An avid tennis player since his days as a boy at Sainik School Kunjpura, he admits the favourite part of his day is the mandatory hour either on the grass court at the CM’s residence in Chandigarh or playing against former Davis Cup player Jaideep Mukherjee at the Delhi Gymkhana Club. “I played doubles against Boris Becker when he was in the country earlier this year,” he says, delighting in the memory.
Bhupi Hooda, as all good friends address him, greatly relishes recounting familial accomplishments. “At 33, my father Chaudhary Ranbir Singh was the youngest member of the Constituent Assembly and possibly holds the world record for being a member of eight different legislative houses,” he says, beaming as he goes on to narrate how in 1923 his grandfather Matu Ram won an election petition and damages worth Rs 3,000 against Rai Bahadur Lal Chand, Punjab’s then agriculture and industries minister and father of Raghvendra Singh, owner of the realty major DLF.
In the present generation, barring his son, Lok Sabha MP Deepinder, none among the CM’s extended family is in politics. Inder Singh, his older brother, looks after the extensive family holdings in Uttarakhand’s Bazpur area and the youngest, Dharminder Singh, cares for Har Devi, their 95year- old mother in Rohtak.

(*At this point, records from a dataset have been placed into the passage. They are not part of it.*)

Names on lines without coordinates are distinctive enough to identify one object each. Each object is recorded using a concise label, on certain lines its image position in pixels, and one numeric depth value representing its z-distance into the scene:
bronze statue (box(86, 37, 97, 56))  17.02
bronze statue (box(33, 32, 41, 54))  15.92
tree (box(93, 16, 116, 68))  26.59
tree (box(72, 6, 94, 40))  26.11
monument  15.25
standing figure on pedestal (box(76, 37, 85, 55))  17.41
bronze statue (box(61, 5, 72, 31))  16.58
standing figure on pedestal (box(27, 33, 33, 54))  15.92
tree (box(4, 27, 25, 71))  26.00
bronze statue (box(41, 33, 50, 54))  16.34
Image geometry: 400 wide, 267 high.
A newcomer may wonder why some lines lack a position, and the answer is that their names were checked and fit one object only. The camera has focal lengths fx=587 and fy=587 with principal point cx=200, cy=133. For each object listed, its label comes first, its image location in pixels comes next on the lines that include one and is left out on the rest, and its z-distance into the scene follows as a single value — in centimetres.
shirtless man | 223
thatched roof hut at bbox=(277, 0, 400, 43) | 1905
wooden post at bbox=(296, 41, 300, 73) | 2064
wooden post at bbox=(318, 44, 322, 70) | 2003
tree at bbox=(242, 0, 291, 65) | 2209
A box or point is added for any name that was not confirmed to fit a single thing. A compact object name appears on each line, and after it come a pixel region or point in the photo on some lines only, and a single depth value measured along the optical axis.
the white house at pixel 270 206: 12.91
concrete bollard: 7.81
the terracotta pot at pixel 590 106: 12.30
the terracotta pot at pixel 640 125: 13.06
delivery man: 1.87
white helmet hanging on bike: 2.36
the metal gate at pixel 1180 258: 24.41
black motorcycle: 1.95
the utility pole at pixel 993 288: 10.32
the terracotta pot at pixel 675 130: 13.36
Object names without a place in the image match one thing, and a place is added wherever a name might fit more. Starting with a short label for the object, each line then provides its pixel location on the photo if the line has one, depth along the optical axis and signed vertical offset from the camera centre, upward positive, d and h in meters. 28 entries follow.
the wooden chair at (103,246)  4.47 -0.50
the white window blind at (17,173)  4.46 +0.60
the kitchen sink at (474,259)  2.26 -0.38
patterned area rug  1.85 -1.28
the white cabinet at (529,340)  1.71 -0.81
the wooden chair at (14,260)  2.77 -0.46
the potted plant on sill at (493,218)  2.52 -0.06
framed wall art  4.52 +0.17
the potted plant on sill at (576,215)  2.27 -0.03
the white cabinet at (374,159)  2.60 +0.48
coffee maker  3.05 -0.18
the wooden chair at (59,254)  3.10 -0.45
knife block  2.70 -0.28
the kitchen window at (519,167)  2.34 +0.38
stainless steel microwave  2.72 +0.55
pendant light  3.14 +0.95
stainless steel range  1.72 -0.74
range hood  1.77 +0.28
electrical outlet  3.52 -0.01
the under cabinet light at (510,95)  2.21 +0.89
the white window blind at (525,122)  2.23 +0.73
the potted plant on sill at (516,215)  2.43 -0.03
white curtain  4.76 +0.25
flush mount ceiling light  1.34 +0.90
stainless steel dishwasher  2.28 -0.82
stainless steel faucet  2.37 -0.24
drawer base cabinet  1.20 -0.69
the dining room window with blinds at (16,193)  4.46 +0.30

Bhupinder Singh Hooda sees himself as the Congress party’s version of Narendra Modi. His office has a ready reckoner of statistics to prove that Hooda’s Haryana has outperformed Modi’s Gujarat on every economic and social parameter. Per capita income of Rs 109,227 in Haryana, he points out, is significantly higher that Gujarat’s Rs 75,115. “I improved resource mobilisation by 192 per cent compared to the 96.5 per cent being tom- tommed by Gujarat. Rates of honorariums, scholarships, minimum wages, MNREGA wages and other remunerations are higher. We also reach, in many cases, four times the percentage of beneficiaries,” he says.
Hooda enthusiastically reveals his own Gujarat connection— his first few months as a Class V student at the Sainik School in Jamnagar. So then why is everybody talking about Modi? Because, says Hooda, he is a performer, not a projectionist.